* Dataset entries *
▶

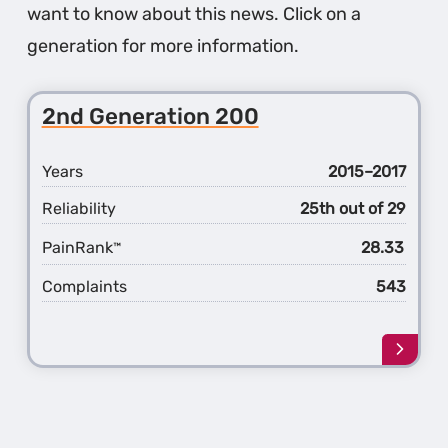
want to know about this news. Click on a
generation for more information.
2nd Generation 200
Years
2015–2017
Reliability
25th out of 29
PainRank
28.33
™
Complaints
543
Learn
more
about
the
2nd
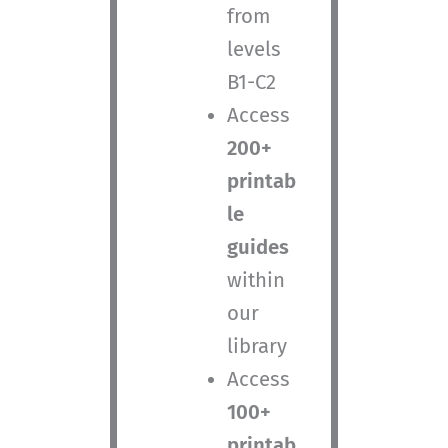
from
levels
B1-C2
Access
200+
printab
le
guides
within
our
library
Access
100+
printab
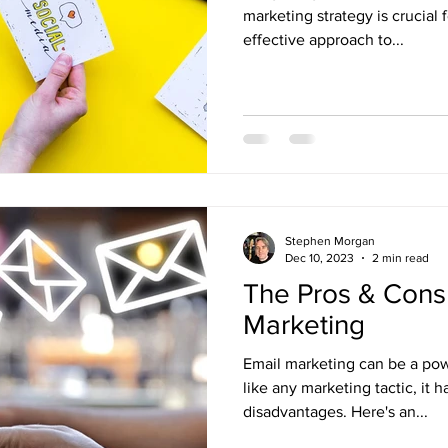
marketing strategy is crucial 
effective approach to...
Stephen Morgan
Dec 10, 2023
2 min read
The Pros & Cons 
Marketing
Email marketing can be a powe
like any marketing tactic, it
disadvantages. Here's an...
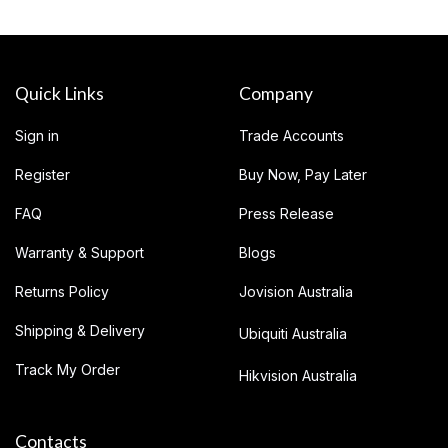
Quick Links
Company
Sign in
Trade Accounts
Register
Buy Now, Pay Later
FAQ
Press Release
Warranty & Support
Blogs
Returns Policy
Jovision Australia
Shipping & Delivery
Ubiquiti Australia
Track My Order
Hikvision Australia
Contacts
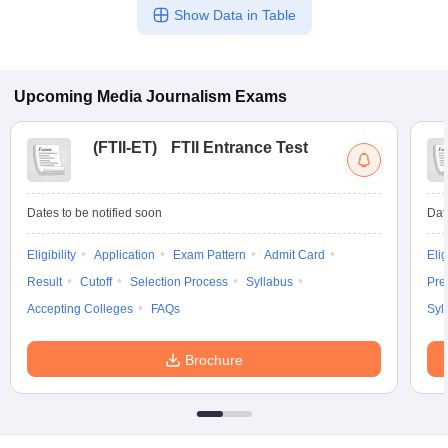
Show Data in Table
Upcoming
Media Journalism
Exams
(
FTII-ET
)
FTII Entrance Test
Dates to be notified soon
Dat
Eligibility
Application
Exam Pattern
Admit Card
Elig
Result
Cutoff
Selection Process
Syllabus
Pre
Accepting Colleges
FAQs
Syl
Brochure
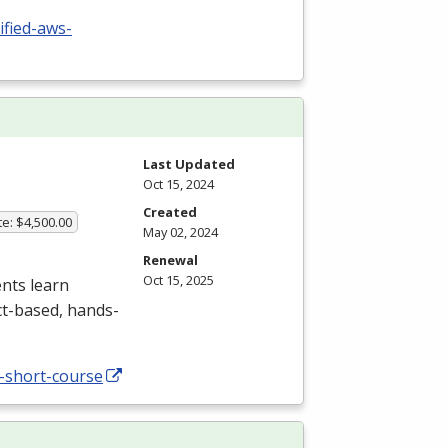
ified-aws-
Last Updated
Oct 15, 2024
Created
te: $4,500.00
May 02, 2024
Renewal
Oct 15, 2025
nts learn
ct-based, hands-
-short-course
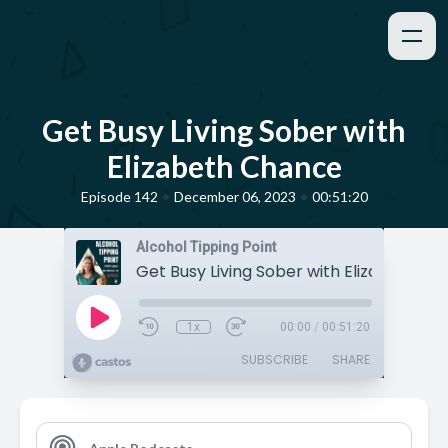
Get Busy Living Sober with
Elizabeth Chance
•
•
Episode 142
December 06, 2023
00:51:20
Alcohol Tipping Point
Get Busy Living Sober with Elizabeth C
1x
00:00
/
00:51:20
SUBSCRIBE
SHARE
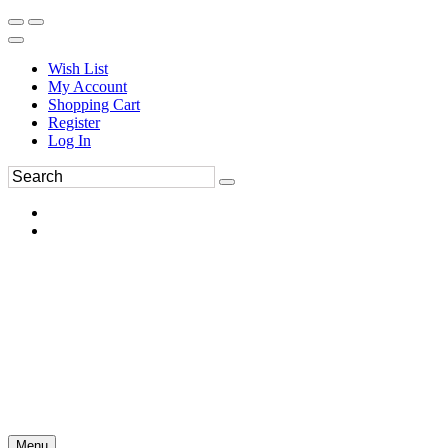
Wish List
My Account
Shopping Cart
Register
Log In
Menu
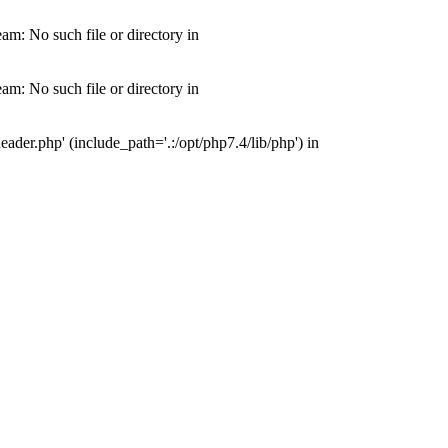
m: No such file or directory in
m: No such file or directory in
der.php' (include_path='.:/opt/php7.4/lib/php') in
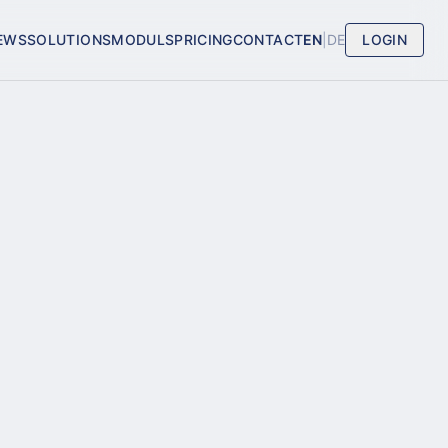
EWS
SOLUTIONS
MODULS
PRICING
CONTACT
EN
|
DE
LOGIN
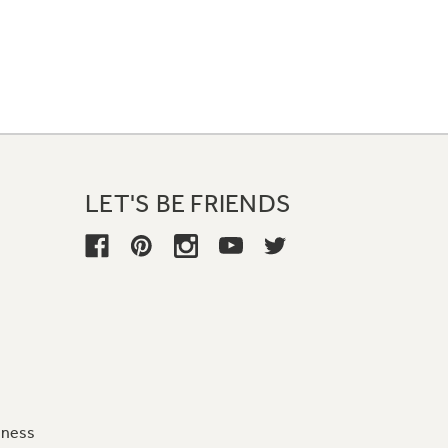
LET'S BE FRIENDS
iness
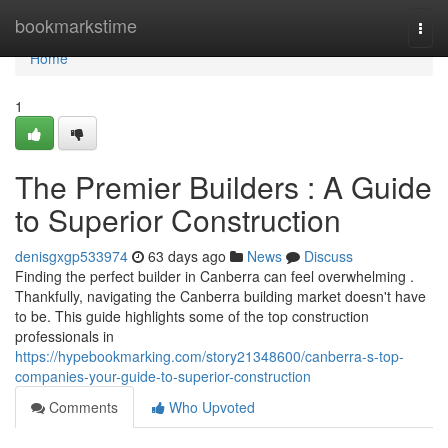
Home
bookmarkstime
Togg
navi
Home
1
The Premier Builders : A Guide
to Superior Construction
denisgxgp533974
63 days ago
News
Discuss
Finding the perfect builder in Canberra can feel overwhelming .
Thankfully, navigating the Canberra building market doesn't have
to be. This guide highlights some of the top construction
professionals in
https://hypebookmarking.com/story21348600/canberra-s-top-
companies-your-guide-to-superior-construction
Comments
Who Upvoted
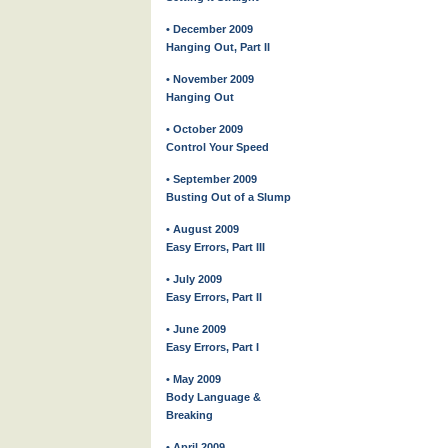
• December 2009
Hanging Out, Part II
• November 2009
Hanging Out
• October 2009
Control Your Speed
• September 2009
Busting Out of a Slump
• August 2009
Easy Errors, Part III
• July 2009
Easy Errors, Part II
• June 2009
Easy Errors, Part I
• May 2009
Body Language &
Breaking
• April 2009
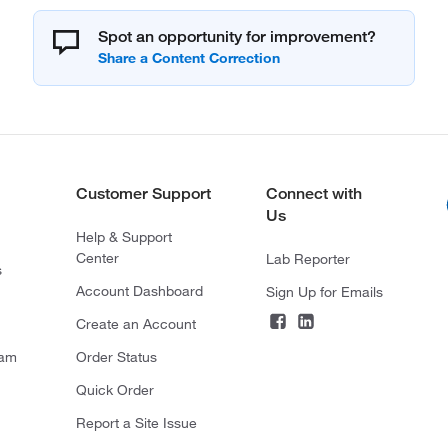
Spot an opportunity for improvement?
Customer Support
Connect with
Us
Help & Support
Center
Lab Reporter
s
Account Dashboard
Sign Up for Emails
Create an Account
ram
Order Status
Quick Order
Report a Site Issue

◀

The records above should be duplicated exactly, with none of their pictures kept.

want to know about this news. Click on a
generation for more information.
2nd Generation 200
Years
2015–2017
Reliability
25th out of 29
PainRank
28.33
™
Complaints
543
Learn
more
about
the
2nd
from
levels
B1-C2
Access
200+
printab
le
guides
within
our
library
Access
100+
printab
marketing strategy is crucial 
effective approach to...
Stephen Morgan
Dec 10, 2023
2 min read
The Pros & Cons 
Marketing
Email marketing can be a powe
like any marketing tactic, it
disadvantages. Here's an...
Quick Links
Company
Sign in
Trade Accounts
Register
Buy Now, Pay Later
FAQ
Press Release
Warranty & Support
Blogs
Returns Policy
Jovision Australia
Shipping & Delivery
Ubiquiti Australia
Track My Order
Hikvision Australia
Contacts
Show Data in Table
Upcoming
Media Journalism
Exams
(
FTII-ET
)
FTII Entrance Test
Dates to be notified soon
Dat
Eligibility
Application
Exam Pattern
Admit Card
Elig
Result
Cutoff
Selection Process
Syllabus
Pre
Accepting Colleges
FAQs
Syl
Brochure
ified-aws-
Last Updated
Oct 15, 2024
Created
te: $4,500.00
May 02, 2024
Renewal
Oct 15, 2025
nts learn
ct-based, hands-
-short-course
Get Busy Living Sober with
Elizabeth Chance
•
•
Episode 142
December 06, 2023
00:51:20
Alcohol Tipping Point
Get Busy Living Sober with Elizabeth C
1x
00:00
/
00:51:20
SUBSCRIBE
SHARE
Wish List
My Account
Shopping Cart
Register
Log In
Menu
m: No such file or directory in
m: No such file or directory in
der.php' (include_path='.:/opt/php7.4/lib/php') in
EWS
SOLUTIONS
MODULS
PRICING
CONTACT
EN
|
DE
LOGIN
LET'S BE FRIENDS
iness
Home
bookmarkstime
Togg
navi
Home
1
The Premier Builders : A Guide
to Superior Construction
denisgxgp533974
63 days ago
News
Discuss
Finding the perfect builder in Canberra can feel overwhelming .
Thankfully, navigating the Canberra building market doesn't have
to be. This guide highlights some of the top construction
professionals in
https://hypebookmarking.com/story21348600/canberra-s-top-
companies-your-guide-to-superior-construction
Comments
Who Upvoted
• December 2009
Hanging Out, Part II
• November 2009
Hanging Out
• October 2009
Control Your Speed
• September 2009
Busting Out of a Slump
• August 2009
Easy Errors, Part III
• July 2009
Easy Errors, Part II
• June 2009
Easy Errors, Part I
• May 2009
Body Language &
Breaking
• April 2009
Spot an opportunity for improvement?
Customer Support
Connect with
Us
Help & Support
Center
Lab Reporter
s
Account Dashboard
Sign Up for Emails
Create an Account
ram
Order Status
Quick Order
Report a Site Issue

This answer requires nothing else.